Nanterre battant Chalon dans une finale d’Europe Cup 100% française, c’est le basket français qui se montre à son aise sur le continent. Et il pourrait continuer avec Monaco. Le leader actuel de Pro A affronte de son côté le Banvit Bandirma en demi-finale de la Ligue des champions. Avec l’ASVEL qui a fait bonne figure dans cette compétition et d’autres équipes qui tapent à la porte des coupes d’Europe, comme Le Mans en Europe Cup et Strasbourg en Ligue des champions, le basket français peut-il se faire une place durable parmi le haut niveau continental ? Monaco en est en tout cas la (nouvelle) référence.

Tous derrière la Roca Team

L'exploit ne serait pas de battre le club turc qui, en soit, fait jeu égal avec Monaco. Mais si qualification il y a, le club du Rocher accèderait à sa première finale européenne et, pour la première année de la formule « Ligue des champions », marquerait l’histoire.

Pour ce faire, il faudra donc se défaire non pas d’un meilleur club mais d’un plus gros club. Budget énorme et attaque de feu (5e de la compétition) font la recette gagnante du Banvit Bandirma (TUR). L’ASM, elle, s’appuie sur une défense ultra solide (3e aux interceptions et 4e aux contres). « Au Final Four (ndlr : les demi-finalistes de la compétition), il n’y a pas de favori ou d’outsider. C’est juste une bataille, ça passe ou ça casse » précise d’ailleurs le manager général de Monaco, Oleksiy Yefimov.
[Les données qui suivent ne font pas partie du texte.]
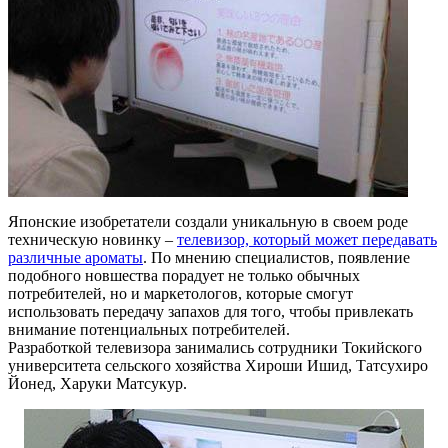
Японские изобретатели создали уникальную в своем роде
техническую новинку –
телевизор, который может передавать
различные ароматы
. По мнению специалистов, появление
подобного новшества порадует не только обычных
потребителей, но и маркетологов, которые смогут
использовать передачу запахов для того, чтобы привлекать
внимание потенциальных потребителей.
Разработкой телевизора занимались сотрудники Токийского
университета сельского хозяйства Хироши Ишид, Татсухиро
Йонед, Харуки Матсукур.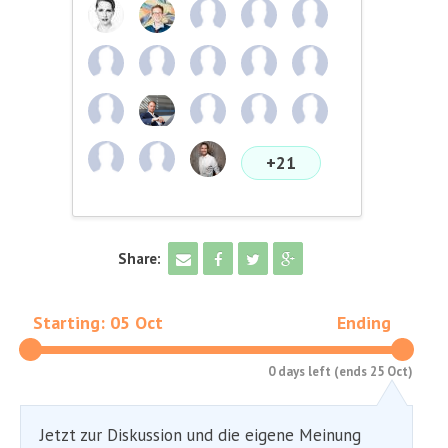
+21
Share:
Starting: 05 Oct
Ending
0 days left (ends 25 Oct)
Jetzt zur Diskussion und die eigene Meinung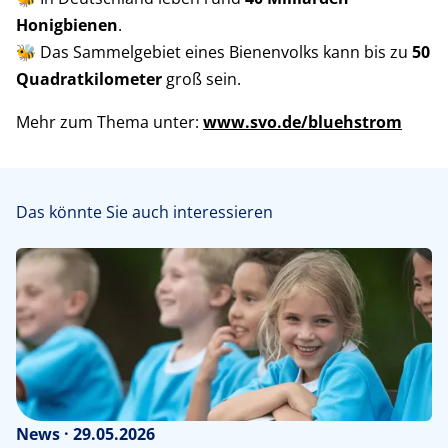
Honigbienen
.
🐝 Das Sammelgebiet eines Bienenvolks kann bis zu
50
Quadratkilometer
groß sein.
Mehr zum Thema unter:
www.svo.de/bluehstrom
Das könnte Sie auch interessieren
News · 29.05.2026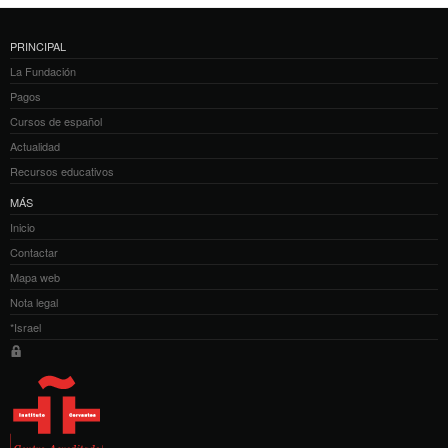
PRINCIPAL
La Fundación
Pagos
Cursos de español
Actualidad
Recursos educativos
MÁS
Inicio
Contactar
Mapa web
Nota legal
*Israel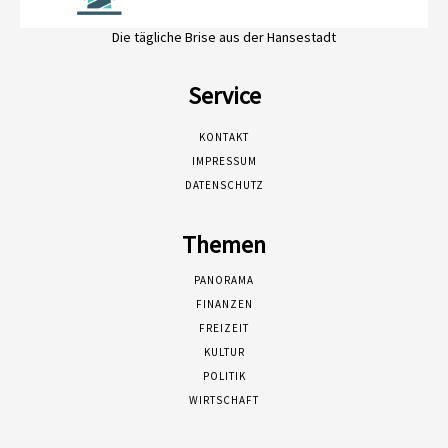
Die tägliche Brise aus der Hansestadt
Service
KONTAKT
IMPRESSUM
DATENSCHUTZ
Themen
PANORAMA
FINANZEN
FREIZEIT
KULTUR
POLITIK
WIRTSCHAFT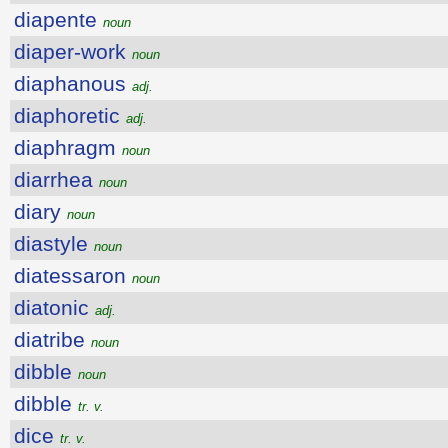
diapente
noun
diaper-work
noun
diaphanous
adj.
diaphoretic
adj.
diaphragm
noun
diarrhea
noun
diary
noun
diastyle
noun
diatessaron
noun
diatonic
adj.
diatribe
noun
dibble
noun
dibble
tr. v.
dice
tr. v.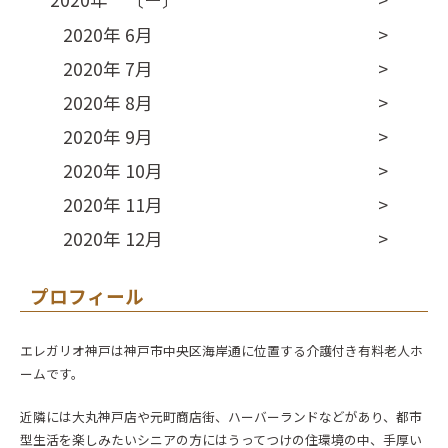
2020年 6月
2020年 7月
2020年 8月
2020年 9月
2020年 10月
2020年 11月
2020年 12月
プロフィール
エレガリオ神戸は神戸市中央区海岸通に位置する介護付き有料老人ホ
ームです。
近隣には大丸神戸店や元町商店街、ハーバーランドなどがあり、都市
型生活を楽しみたいシニアの方にはうってつけの住環境の中、手厚い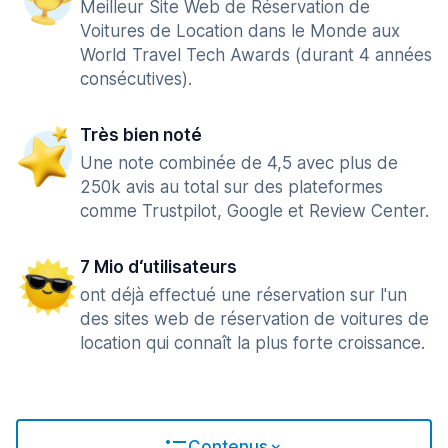
Meilleur Site Web de Réservation de
Voitures de Location dans le Monde aux
World Travel Tech Awards (durant 4 années
consécutives).
Très bien noté
Une note combinée de 4,5 avec plus de
250k avis au total sur des plateformes
comme Trustpilot, Google et Review Center.
7 Mio d‘utilisateurs
ont déjà effectué une réservation sur l'un
des sites web de réservation de voitures de
location qui connaît la plus forte croissance.
Contenus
Suivre l’exemple et le révolutionner

Si ce parfum d’Europe est tout nouveau pour Monaco, il est en revanche un témoignage impressionnant de réussite. En deux ans, l’ASM a réussi ce que le basket français cherchait depuis des années : rayonner à la fois sur le plan national et continental. Depuis 2000 et Limoges, plus aucune équipe française n’a remporté à la fois le championnat et une coupe d’Europe. Le club de la Principauté semble armé pour ça.

L’entraîneur de Nanterre, Pascal Donnadieu, titré avec les siens en Europe Cup mais loin en Pro A le reconnaît : « Monaco est un rouleau compresseur. En termes d’impact et d’agressivité, ça fait bien longtemps qu’on n’a pas vu une telle équipe en France. »
Monaco peut donc se prendre à rêver s’il continue d’évoluer à ce niveau-là et pourquoi pas, porter le basket français plus haut qu’il ne l’a jamais été au XXIe siècle.